▶ **TEXT SECTION**
# Learn a couple of lessons from a fresh water aquarium



## captken (Feb 24, 2008)

My wife and I have a couple of freshwater aquariums and I've learned a few things while fish watching.

#1. Solid Black is the easiest color to see in clear water. Solid black Black Mollies are the first fish I notice when I glance at the aquarium whether the aquarium light is on or off. Just after day light when there is little ambient light, the Mollies are the easiest to see.

As an aside, even brightly colored/multi colored fish like Neon Tetras are far harder to see. Silver or pearl colored Pearl Platys are darned hard to see until I get a little more sunlight in the room.

I've always used a lot of black colored lures and probably should use more. My son kicks my butt Flounder fishing using dark green shrimp tails on his jigs when I use gray or light brown.

▶ **SUPPLIED RECORDS**
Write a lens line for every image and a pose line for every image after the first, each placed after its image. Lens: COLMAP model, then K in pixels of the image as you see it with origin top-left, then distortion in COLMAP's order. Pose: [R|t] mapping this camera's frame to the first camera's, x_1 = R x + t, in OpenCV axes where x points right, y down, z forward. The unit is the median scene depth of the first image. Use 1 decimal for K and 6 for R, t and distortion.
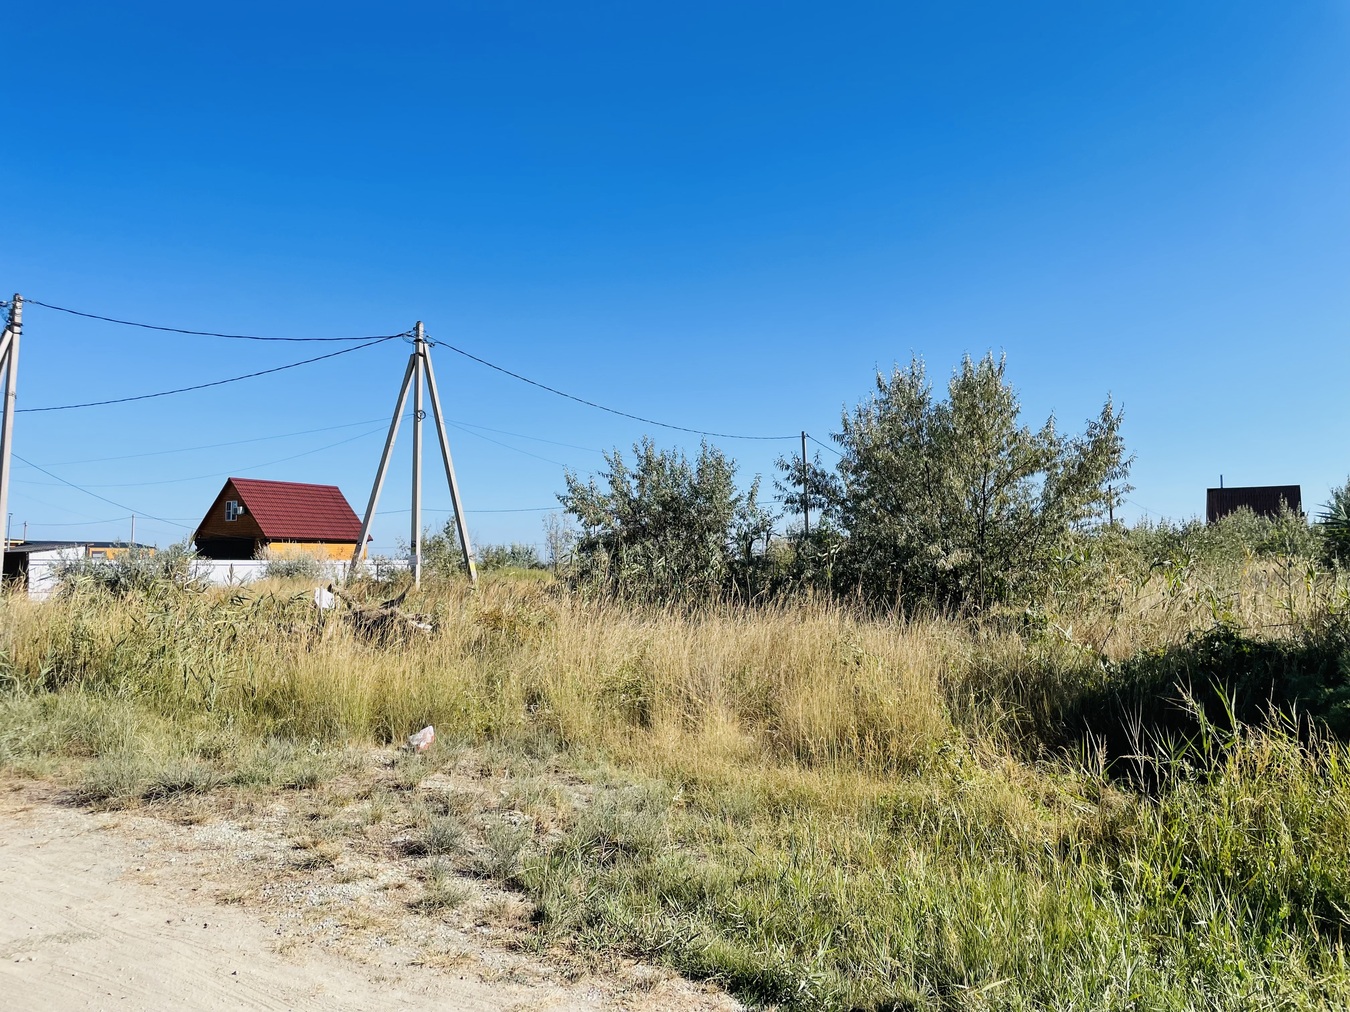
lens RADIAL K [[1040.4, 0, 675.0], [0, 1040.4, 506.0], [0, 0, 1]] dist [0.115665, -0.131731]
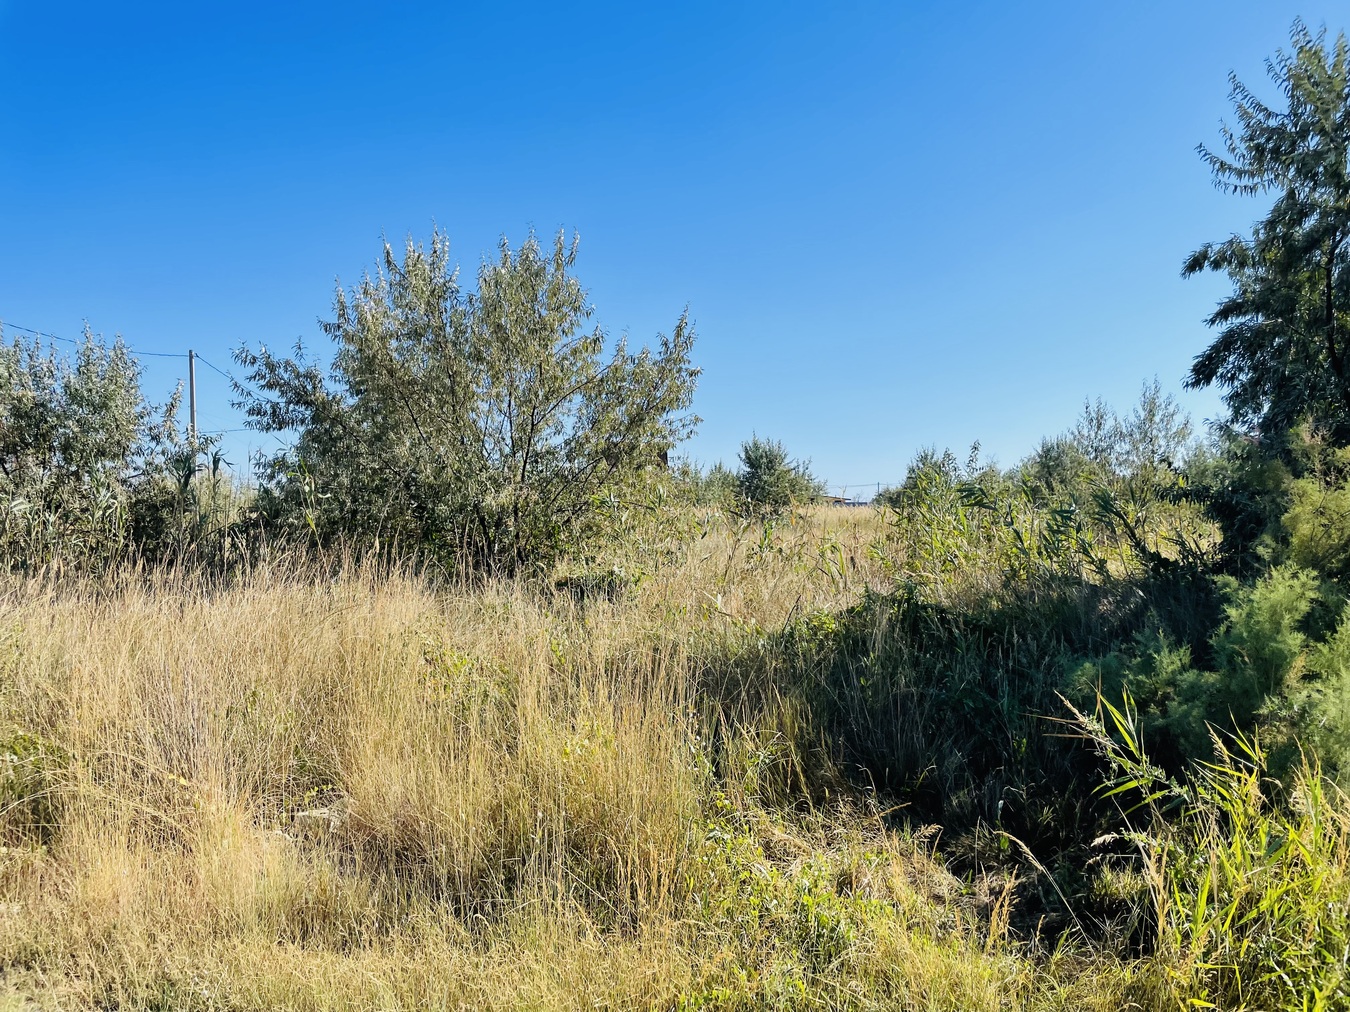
...
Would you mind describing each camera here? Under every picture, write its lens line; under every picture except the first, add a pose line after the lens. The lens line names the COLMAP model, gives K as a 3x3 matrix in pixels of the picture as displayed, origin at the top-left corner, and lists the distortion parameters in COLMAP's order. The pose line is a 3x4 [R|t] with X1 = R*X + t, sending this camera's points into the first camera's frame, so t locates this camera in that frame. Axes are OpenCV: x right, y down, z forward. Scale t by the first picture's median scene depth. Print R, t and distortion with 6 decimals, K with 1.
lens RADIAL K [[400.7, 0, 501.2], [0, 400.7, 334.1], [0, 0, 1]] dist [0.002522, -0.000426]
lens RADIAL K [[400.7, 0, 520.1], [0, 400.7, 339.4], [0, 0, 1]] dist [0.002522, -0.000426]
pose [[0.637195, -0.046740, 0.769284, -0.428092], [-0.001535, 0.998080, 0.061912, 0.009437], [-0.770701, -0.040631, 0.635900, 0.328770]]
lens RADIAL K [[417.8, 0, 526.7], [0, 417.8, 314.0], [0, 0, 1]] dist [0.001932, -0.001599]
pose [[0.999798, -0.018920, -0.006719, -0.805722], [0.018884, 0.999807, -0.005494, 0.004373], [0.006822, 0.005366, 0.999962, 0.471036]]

▶ **WORK TO COMPLETE**
1. List every kind of fish that the aquarium forum post names.
2. Carry on writing the aquarium forum post from the point where it stops.

▶ **ACTIVITY ANSWERS**
1. Black Mollies, Neon Tetras, Pearl Platys, Flounder

2.
#2. I put 2 dozen native fresh water shrimp in each aquarium to clean up detritus and dead fish. I think I have been fishing shrimp imitating flies and jigs wrong. Shrimp ghost along most of the time. Maybe I should quit twitching. 

Shrimp are kinda cool to watch. I have several that are carrying eggs right now.


----------



## jetajockey (Jun 6, 2011)

Nice tips. I sell and keep a lot of freshwater fish and plants, so I'm pretty familiar, just never thought to apply it to fishing apart from knowing how to keep bait alive for weeks on end. I agree about the shrimp, they spend most of their time just kinda walking around foraging, at least until they get startled and start that whole jump thing.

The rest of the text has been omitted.